Well, what everyone said about feeling up and down is certainly true. I feel as though I’ve been fed an overdose of female hormones…
Yesterday was a pretty good day. It was the first day of the semester, and I’d been eyeing it with some apprehension for some time in any case. I did know from past experience that it’s normally a day that brings relief and pleasure from getting back into something I enjoy and that everyone seems to think I’m good at. This time round, though, I wasn’t sure to what extent the other stuff going on in my life might affect me adversely. But everything was fine. I only had one class, which was a relief, and it wasn’t until the afternoon, so I forced myself to be just a little bit more leisurely in the morning and walked round town a bit, bought a card for a friend, paid an overdue bill immediately after receiving the reminder (I was quite impressed by this!) and just enjoyed being out in the fresh air, savouring the feeling that I had overridden my normal compulsion to go straight to work. It was only a small gesture, but I felt that I had done something for myself, and the feeling was good.
The class went really well, too. A lively and interested bunch of students, and everyone was happy to engage in the activities I’d planned for their first session. Slipping into my classroom persona (always cheerful, chatty, encouraging, witty (either that or people are easily amused…)) offered such a total break from worrying or feeling sad about something, and the adrenalin kept me “up” for the rest of the day. Then coming home in the evening and find some more lovely blog comments and some other messages extended the feeling further.
Today, by contrast, started with me feeling the world’s burdens on my shoulders. Every e-mail from a student pleading to be let into an overcrowded class, following all of our efforts last week to make class sizes fair, almost sent me into apoplexy (hence my wondering aloud on Twitter what Sisyphean task was going to greet me next), and I was really quite snappy for much of the morning. This continued to the beginning of my first class, where, you guessed it, I was greeted by several forlorn looking students at the door begging to be admitted. I told them quite loudly, in front of the others, that their addition would mean my attention would be spread out even more thinly among everyone, but I did acquiesce and let them in. And once we actually started the class, everything was OK and the extra people proved to be active, cheerful participants.
The afternoon class also went well, although I was a bit disorganized about getting the equipment set up (laptop, projector, loudspeakers – the university can lavish money on 550-year jubilees and rebuilding the library, but classrooms are generally badly equipped and you have to take technical stuff along yourself), I had to swap rooms as there wasn’t enough space (luckily an amenable colleague was in the larger room opposite), and then I probably talked too much. Oh well.
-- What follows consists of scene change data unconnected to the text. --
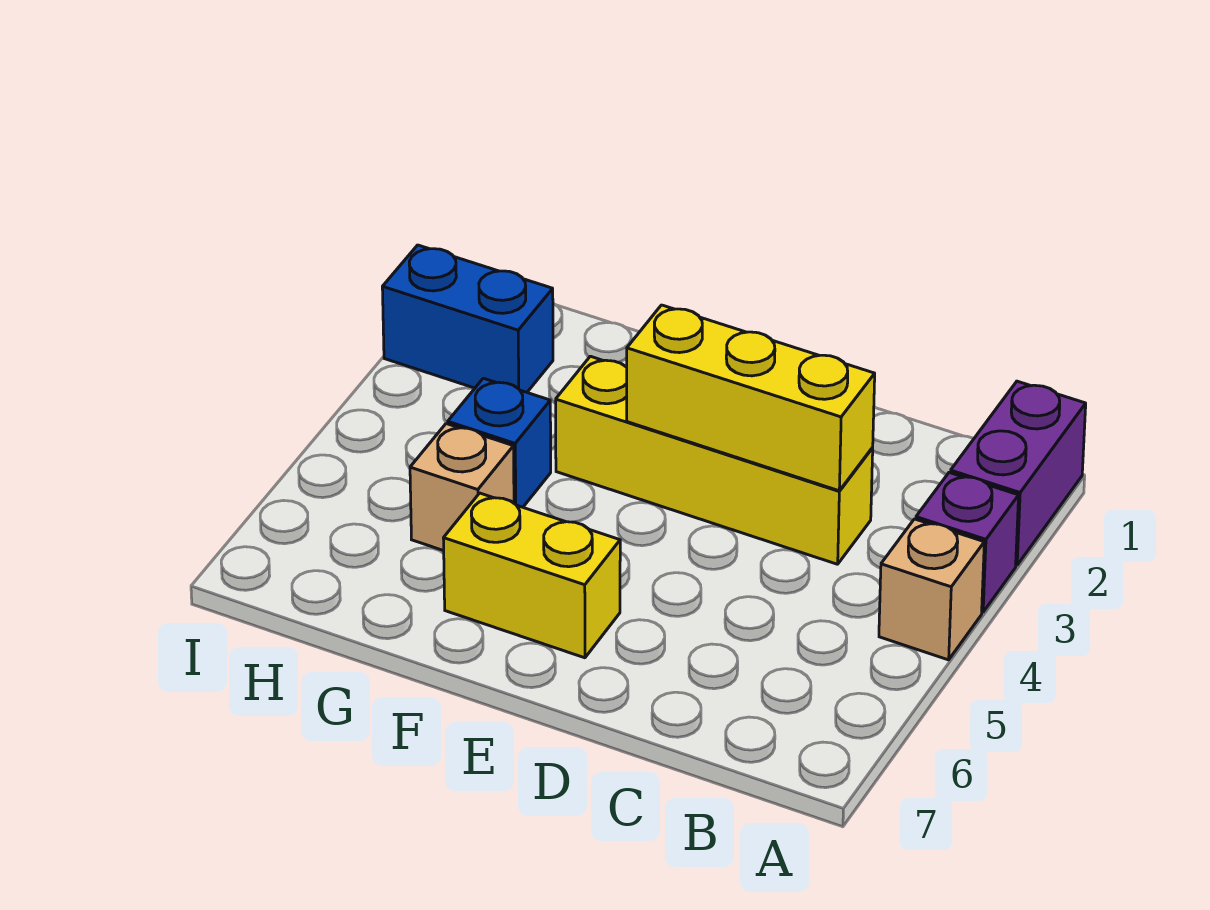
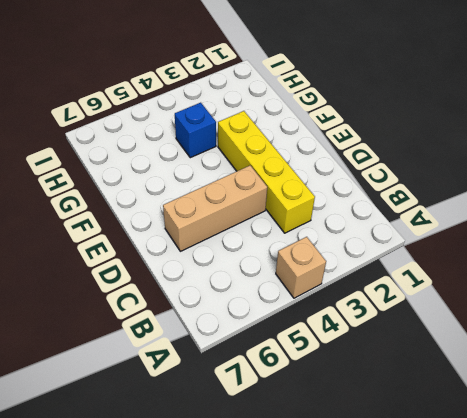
tan brick D4:D6 level 1 -> none
none -> purple brick A1:A2 level 1
none -> purple brick A3 level 1

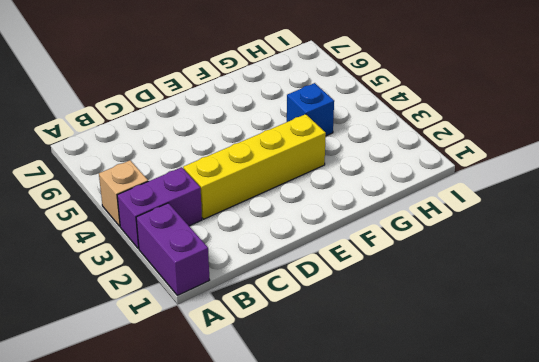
purple brick A3:B3 level 1 -> purple brick A3 level 1
none -> yellow brick E6:F6 level 1
none -> tan brick G5 level 1

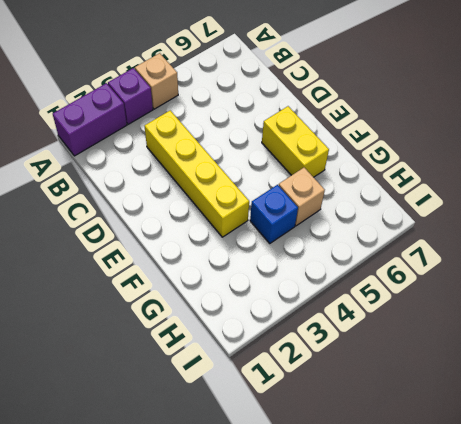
none -> blue brick H2:I2 level 1
none -> yellow brick C3:E3 level 2

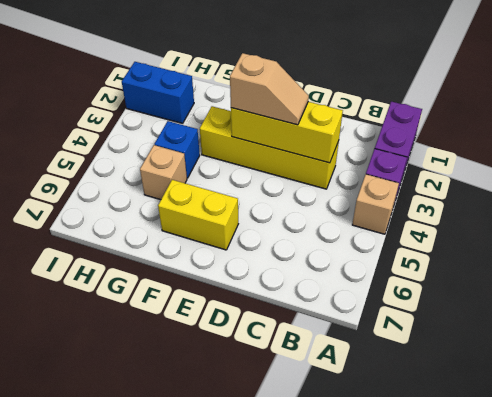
tan slope D3:E3 level 3 top E -> none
Positive points: I’m having a girlie video evening on Thursday (going to watch “Truly, Madly, Deeply”, which I love but will cause me to cry buckets – friend has been forewarned and will most likely share tissues!), celebrating a colleague’s permanent contract on Friday, going to look what’s on offer in the university’s extra-mural section, and planning to arrange a meeting with a friend I haven’t seen for a while on Sunday.
Life goes on, and I now feel a lot better for having written all this down.